Читаем Воспоминания корниловца (1914-1934) полностью

Мы уже решили, что советская власть разрешения на выезд нам не даст, что придется совершать опасный переход в Афганистан, как вдруг из польского консульства пришло письмо, приглашавшее нас в Москву.

Зачем вызывают? Может быть, ради каких-то формальностей? Я попросил объяснить точнее, что им от нас нужно. Ведь чтобы добраться из Пархара до Москвы, писал я, нам нужно не менее двух недель.

Консульство коротко ответило: приезжайте непременно! Мы поняли, что дело серьезное, и собрались в путь. Потом поляки объяснили свою осторожность: люди, получившие разрешение на выезд из СССР, иногда исчезают, а с их паспортом выезжают за границу агенты.

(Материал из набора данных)

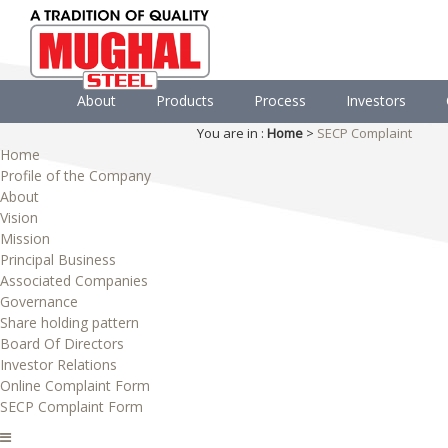
About
Products
Process
Investors
You are in :
Home
>
SECP Complaint
Home
Profile of the Company
About
Vision
Mission
Principal Business
Associated Companies
Governance
Share holding pattern
Board Of Directors
Investor Relations
Online Complaint Form
SECP Complaint Form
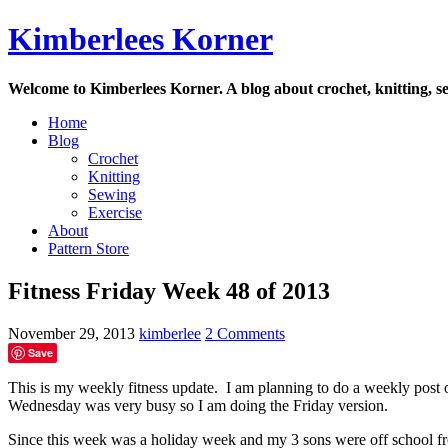
Skip
Kimberlees Korner
to
content
Welcome to Kimberlees Korner. A blog about crochet, knitting, se
Home
Blog
Crochet
Knitting
Sewing
Exercise
About
Pattern Store
Fitness Friday Week 48 of 2013
November 29, 2013
kimberlee
2 Comments
Save
This is my weekly fitness update. I am planning to do a weekly post 
Wednesday was very busy so I am doing the Friday version.
Since this week was a holiday week and my 3 sons were off school f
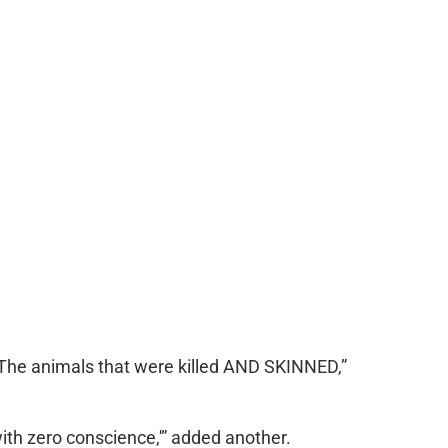
 The animals that were killed AND SKINNED,”
ith zero conscience,'” added another.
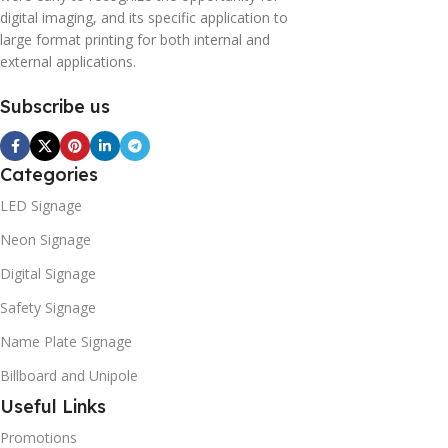
digital imaging, and its specific application to
large format printing for both internal and
external applications.
Subscribe us
Categories
LED Signage
Neon Signage
Digital Signage
Safety Signage
Name Plate Signage
Billboard and Unipole
Useful Links
Promotions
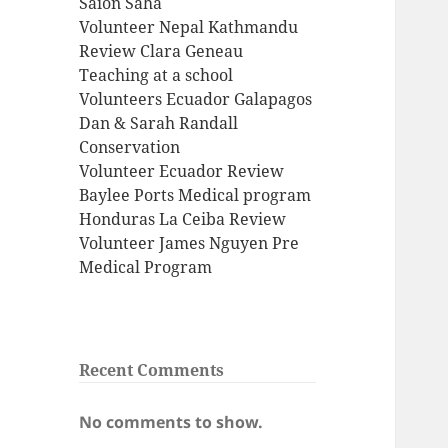
Saion Saha
Volunteer Nepal Kathmandu
Review Clara Geneau
Teaching at a school
Volunteers Ecuador Galapagos
Dan & Sarah Randall
Conservation
Volunteer Ecuador Review
Baylee Ports Medical program
Honduras La Ceiba Review
Volunteer James Nguyen Pre
Medical Program
Recent Comments
No comments to show.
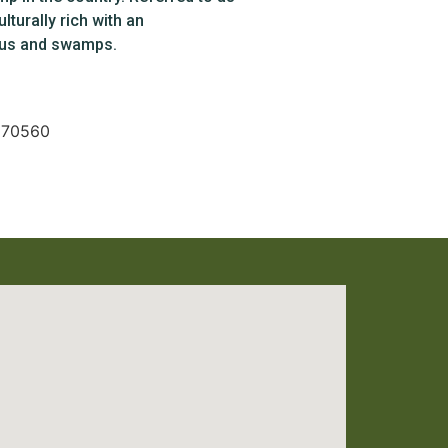
lturally rich with an
yous and swamps.
A 70560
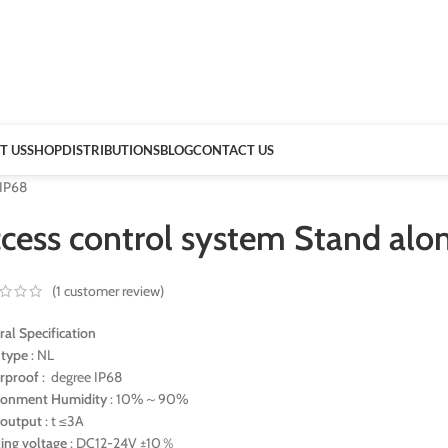
T US
SHOP
DISTRIBUTIONS
BLOG
CONTACT US
 IP68
ccess control system Stand alo
(
1
customer review)
al Specification
 type
: NL
rproof
: degree IP68
ronment Humidity
: 10%～90%
 output
: t ≤3A
ing voltage
: DC12-24V ±10％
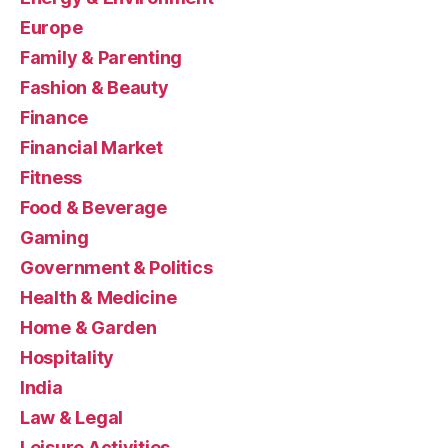
Europe
Family & Parenting
Fashion & Beauty
Finance
Financial Market
Fitness
Food & Beverage
Gaming
Government & Politics
Health & Medicine
Home & Garden
Hospitality
India
Law & Legal
Leisure Activities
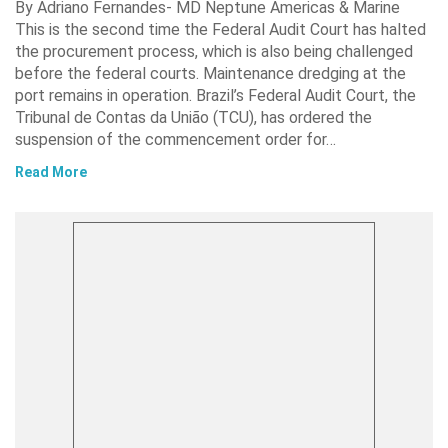
By Adriano Fernandes- MD Neptune Americas & Marine
This is the second time the Federal Audit Court has halted
the procurement process, which is also being challenged
before the federal courts. Maintenance dredging at the
port remains in operation. Brazil’s Federal Audit Court, the
Tribunal de Contas da União (TCU), has ordered the
suspension of the commencement order for…
Read More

Условие задания: Какой срок, согласно фрагменту воспоминаний, требовался, чтобы добраться из Пархара до Москвы? Для выполнения задания этот материал не нужен.

Решение: Не менее двух недель.